That is the history of the decade that is coming to an end: a form of internal civil war where we have sought out our differences, our little betrayals, and where we have somehow forgotten the world in which we live. A civil war where we have preferred to correct these little differences and betrayals, forgetting that, opposite, there are radically different powers and that the only relevant question was how to make the eurozone an economic power that could stand up to China and the United States. How to make our Europe a diplomatic and military power capable of defending our values and interests in the face of authoritarian regimes that emerge from deep crises that can shake our societies. That is our only challenge, not another.

So yes, I want us to rediscover the strength of a sovereignty that is not national but European, by reconciling a Europe capable once more of combining responsibility and solidarity.

That will require common goals and a will to defend what made us what we are through essential institutional reforms. In the coming weeks, I will come back in detail with a roadmap that I will propose to all our European partners. But yes, we will need a Europe in which we once again dare to defend social and fiscal convergence, because that is what holds us together and avoids the divergences that split us asunder. We need to rediscover the zest of this eurozone and invent strong governance that will ensure our sovereignty, with a eurozone budget, and a genuine executive responsible for that eurozone, and a eurozone parliament he will have to report to.

Through concrete proposals that I hope will be speedy, we need to overhaul this sovereignty to allow our Europe to rise above its petty divisions and build, over the next decade, the terms of its sovereignty. Not for those of the past, but for you, young people.

We who are leading Europe today cannot pretend nothing is happening. We still have that luxury. But in ten, fifteen, twenty years, what Europe will we leave to the next generations?

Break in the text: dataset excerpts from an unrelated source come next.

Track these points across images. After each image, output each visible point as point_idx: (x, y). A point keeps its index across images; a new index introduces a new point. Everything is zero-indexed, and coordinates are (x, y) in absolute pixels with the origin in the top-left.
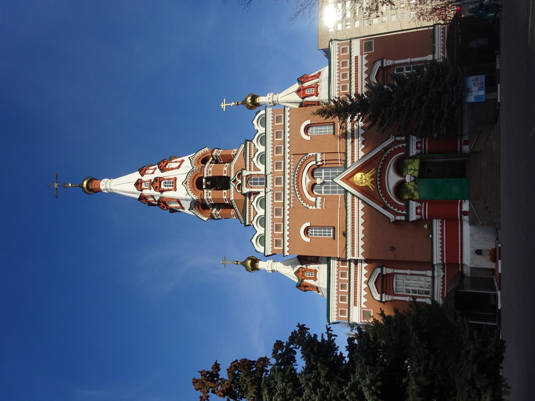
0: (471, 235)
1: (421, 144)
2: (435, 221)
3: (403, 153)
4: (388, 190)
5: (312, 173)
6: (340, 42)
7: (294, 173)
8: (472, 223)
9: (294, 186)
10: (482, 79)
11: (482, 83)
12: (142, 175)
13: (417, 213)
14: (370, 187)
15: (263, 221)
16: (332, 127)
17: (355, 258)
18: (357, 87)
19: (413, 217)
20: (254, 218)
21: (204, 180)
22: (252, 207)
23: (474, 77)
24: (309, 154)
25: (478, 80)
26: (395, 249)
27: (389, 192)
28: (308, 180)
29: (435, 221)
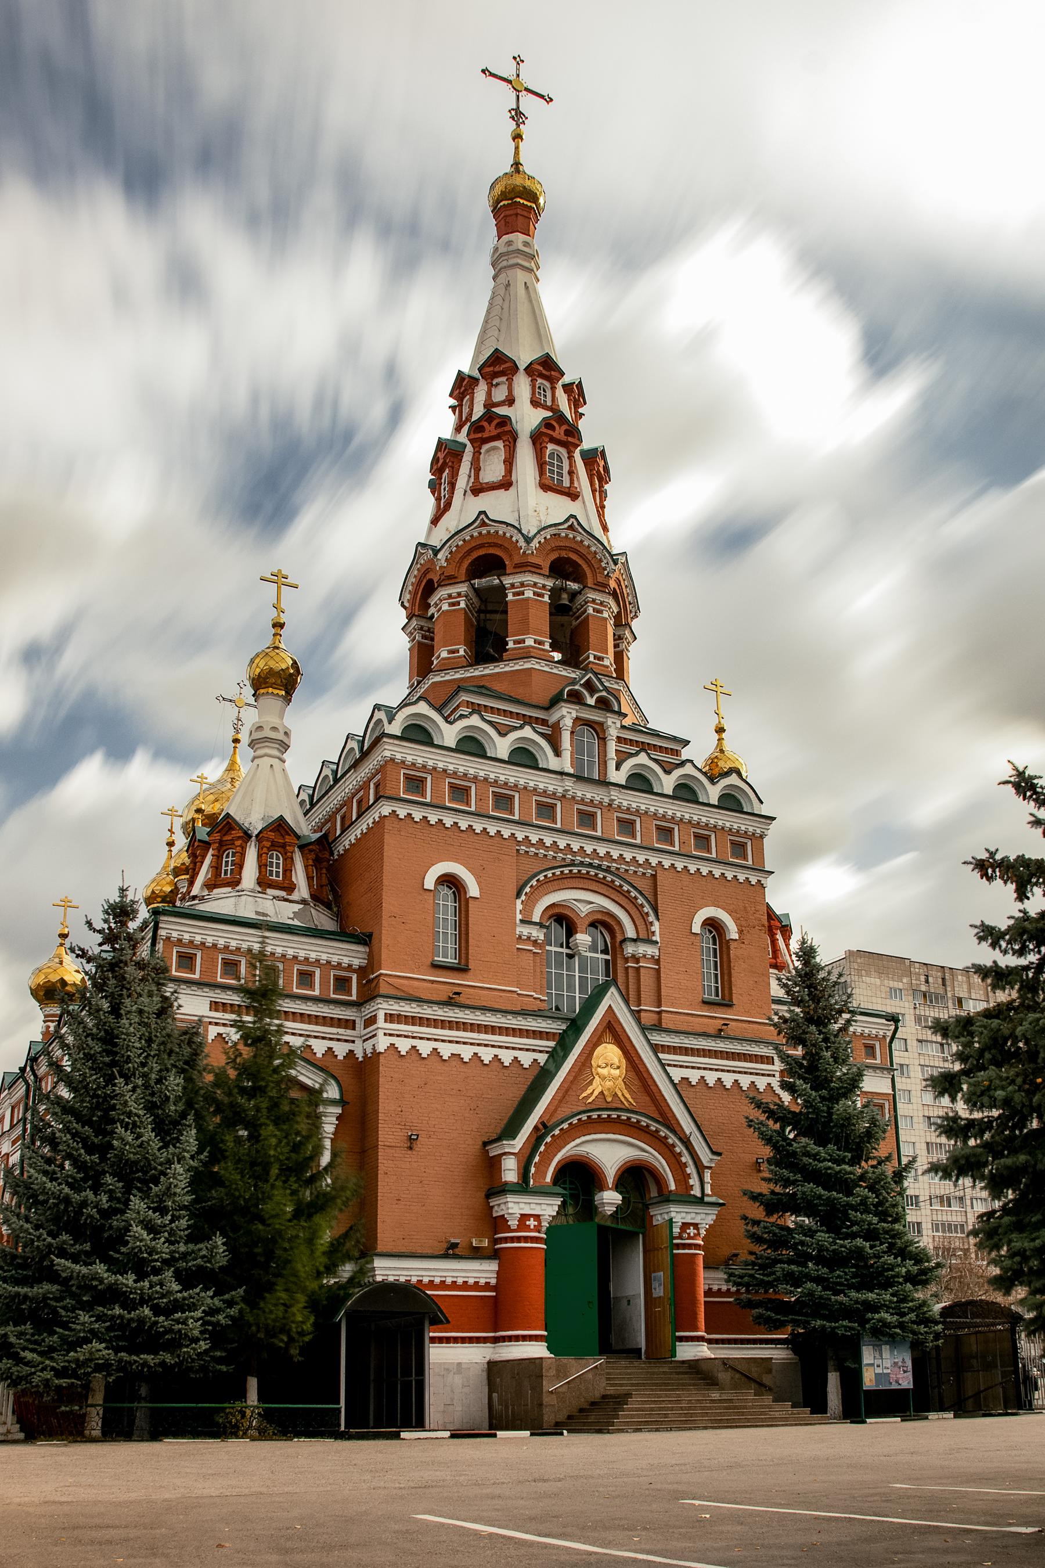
0: (459, 1364)
1: (538, 1229)
2: (493, 1266)
3: (673, 1187)
4: (583, 1139)
5: (603, 923)
6: (888, 1040)
7: (608, 870)
8: (493, 1368)
9: (573, 864)
10: (906, 1382)
11: (897, 1382)
12: (529, 370)
13: (524, 1217)
14: (589, 1091)
15: (471, 746)
16: (450, 960)
17: (381, 1022)
18: (303, 1018)
19: (514, 1207)
20: (490, 723)
21: (574, 586)
22: (517, 723)
23: (909, 1363)
24: (656, 924)
25: (905, 1372)
26: (411, 1148)
27: (578, 1141)
28: (584, 909)
29: (493, 1266)
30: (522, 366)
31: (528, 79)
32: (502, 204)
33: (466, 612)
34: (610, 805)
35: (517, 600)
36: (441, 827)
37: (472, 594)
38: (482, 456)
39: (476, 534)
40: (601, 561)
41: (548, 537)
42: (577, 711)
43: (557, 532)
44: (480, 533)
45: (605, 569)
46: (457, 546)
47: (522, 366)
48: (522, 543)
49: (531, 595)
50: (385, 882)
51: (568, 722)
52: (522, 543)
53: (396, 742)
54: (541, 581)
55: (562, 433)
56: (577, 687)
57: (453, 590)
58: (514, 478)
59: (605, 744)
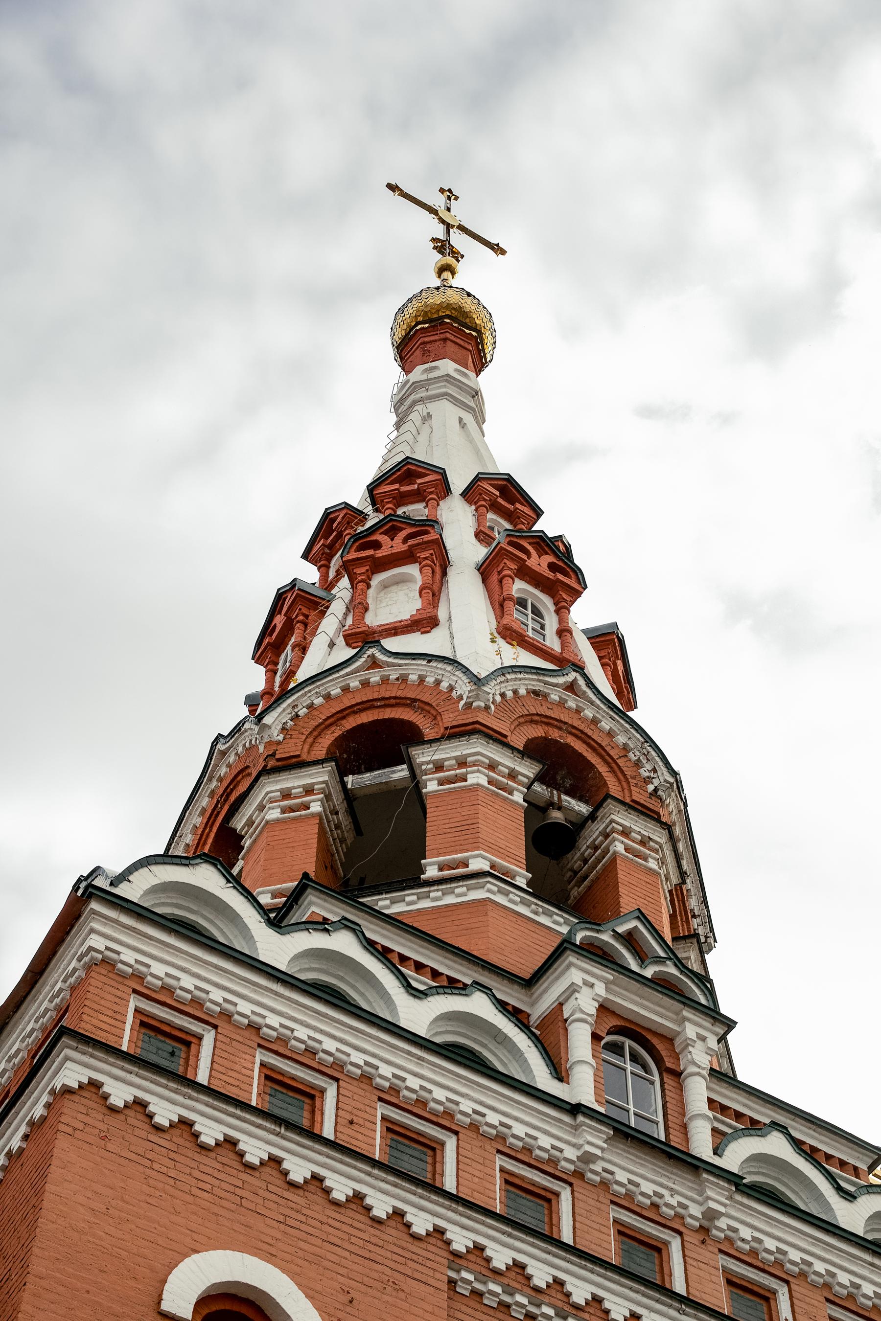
20: (383, 954)
30: (459, 482)
31: (460, 213)
32: (419, 327)
33: (321, 824)
34: (704, 1230)
35: (450, 792)
36: (229, 1158)
37: (338, 798)
38: (371, 592)
39: (354, 684)
40: (638, 764)
41: (522, 692)
42: (607, 983)
43: (539, 686)
44: (365, 684)
45: (648, 780)
46: (310, 707)
47: (459, 482)
48: (463, 687)
49: (484, 781)
50: (38, 1266)
51: (586, 1003)
52: (463, 687)
53: (125, 919)
54: (506, 760)
55: (545, 565)
56: (606, 937)
57: (294, 781)
58: (442, 614)
59: (680, 1088)
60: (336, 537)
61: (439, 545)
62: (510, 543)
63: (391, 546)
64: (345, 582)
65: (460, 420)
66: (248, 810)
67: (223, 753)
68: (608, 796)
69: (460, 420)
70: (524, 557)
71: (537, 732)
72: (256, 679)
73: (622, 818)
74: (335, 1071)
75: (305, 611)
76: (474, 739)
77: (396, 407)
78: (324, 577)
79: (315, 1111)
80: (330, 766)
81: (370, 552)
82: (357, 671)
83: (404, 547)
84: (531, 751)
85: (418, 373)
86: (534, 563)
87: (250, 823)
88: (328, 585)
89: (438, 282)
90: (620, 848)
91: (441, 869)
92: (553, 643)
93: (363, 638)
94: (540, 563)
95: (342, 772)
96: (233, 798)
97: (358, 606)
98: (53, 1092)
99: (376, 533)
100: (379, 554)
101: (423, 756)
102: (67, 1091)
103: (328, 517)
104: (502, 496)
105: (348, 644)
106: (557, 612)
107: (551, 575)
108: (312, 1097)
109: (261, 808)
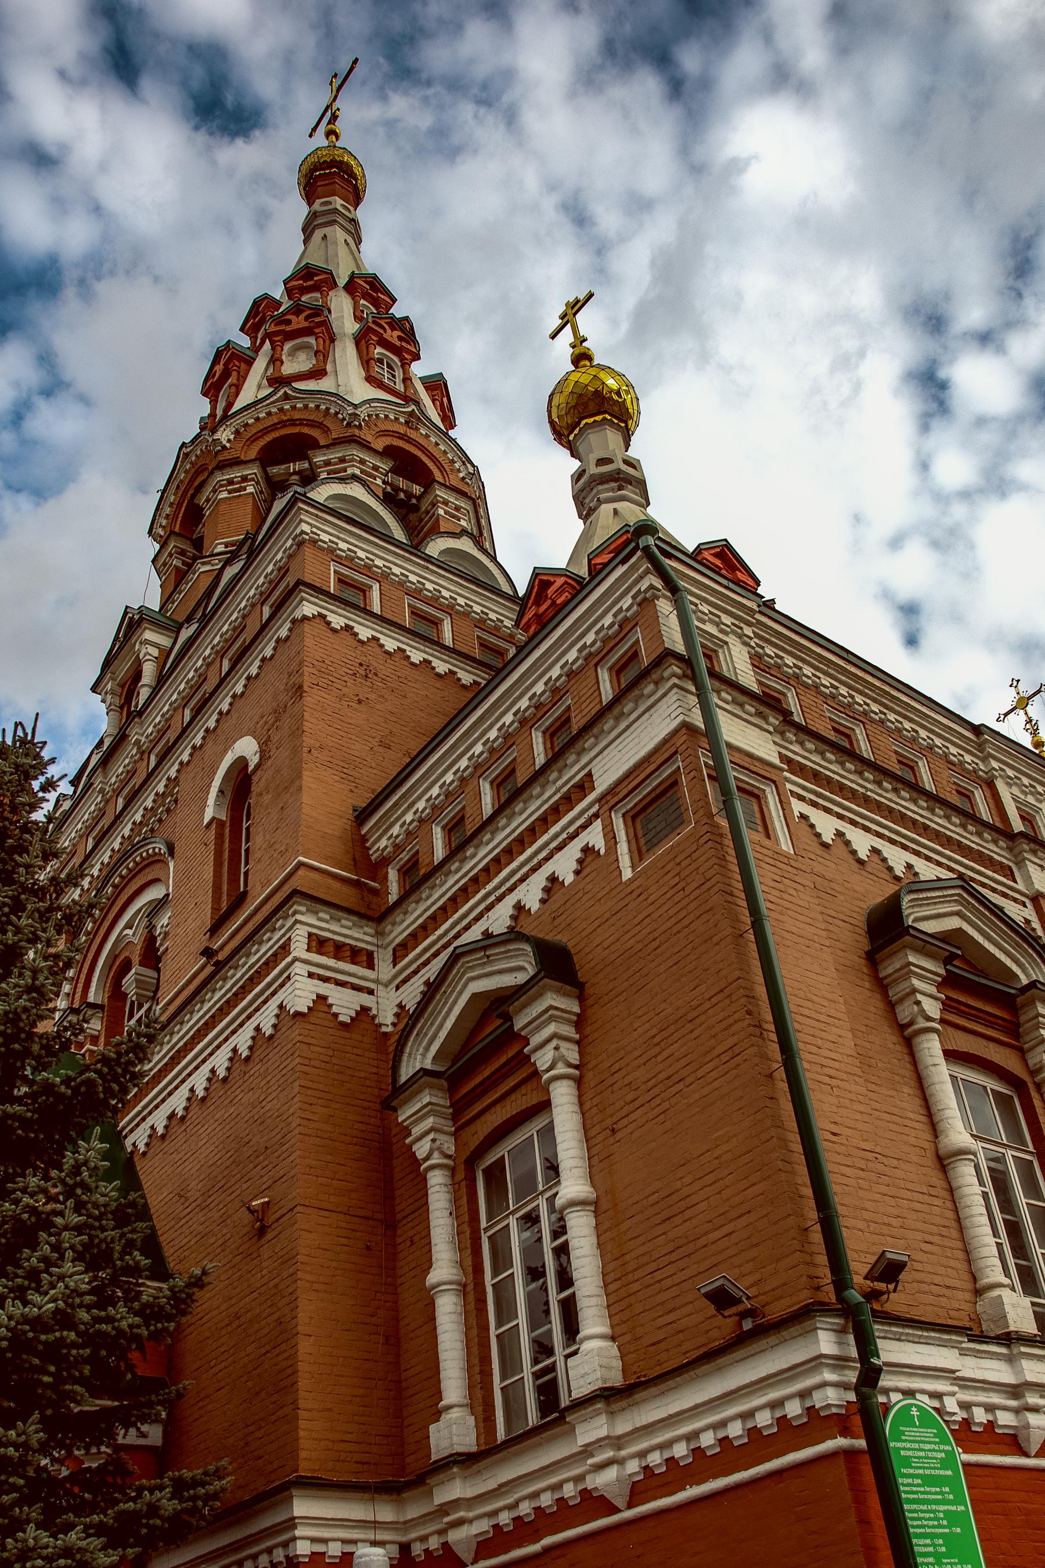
54: (371, 460)
57: (235, 474)
58: (329, 368)
60: (260, 315)
61: (326, 324)
62: (374, 322)
63: (299, 322)
64: (267, 345)
65: (345, 241)
66: (207, 492)
67: (187, 455)
68: (434, 480)
69: (345, 241)
70: (382, 331)
71: (388, 441)
72: (204, 407)
73: (441, 493)
74: (450, 609)
75: (237, 363)
76: (353, 445)
77: (304, 230)
78: (253, 343)
79: (439, 632)
80: (258, 463)
81: (283, 327)
82: (277, 401)
83: (306, 324)
84: (389, 452)
85: (317, 206)
86: (390, 338)
87: (208, 500)
88: (256, 349)
89: (326, 143)
90: (441, 512)
91: (226, 547)
92: (400, 387)
93: (277, 381)
94: (393, 336)
95: (264, 468)
96: (196, 483)
97: (275, 360)
98: (294, 621)
99: (289, 316)
100: (288, 328)
101: (319, 458)
102: (305, 618)
103: (256, 304)
104: (370, 290)
105: (739, 295)
106: (403, 366)
107: (398, 343)
108: (436, 624)
109: (214, 491)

I do not want to write your future, but I want to say, quite simply, that you can choose, that you have that same luxury we have had, that you can make choices that are, of course, sometimes difficult. But choices nonetheless. That is what European sovereignty is about. That is what will allow you, young Europeans, to write your own future. That is what means that what we have experienced in the last decade is not, in any case, equal to our history! Because what have we promised to Greece’s young people? What have we given them in the last decade? For half of them, austerity and joblessness! What have we offered them? A bright future – if they were prepared to go to Berlin or Paris, for example. That was not the initial promise. The initial promise was that of a sovereign Europe where people could succeed at home, in a wider, stronger space than mere nations. So that is what we need to rediscover. That is the heart of European sovereignty, your sovereignty, as young people, to choose!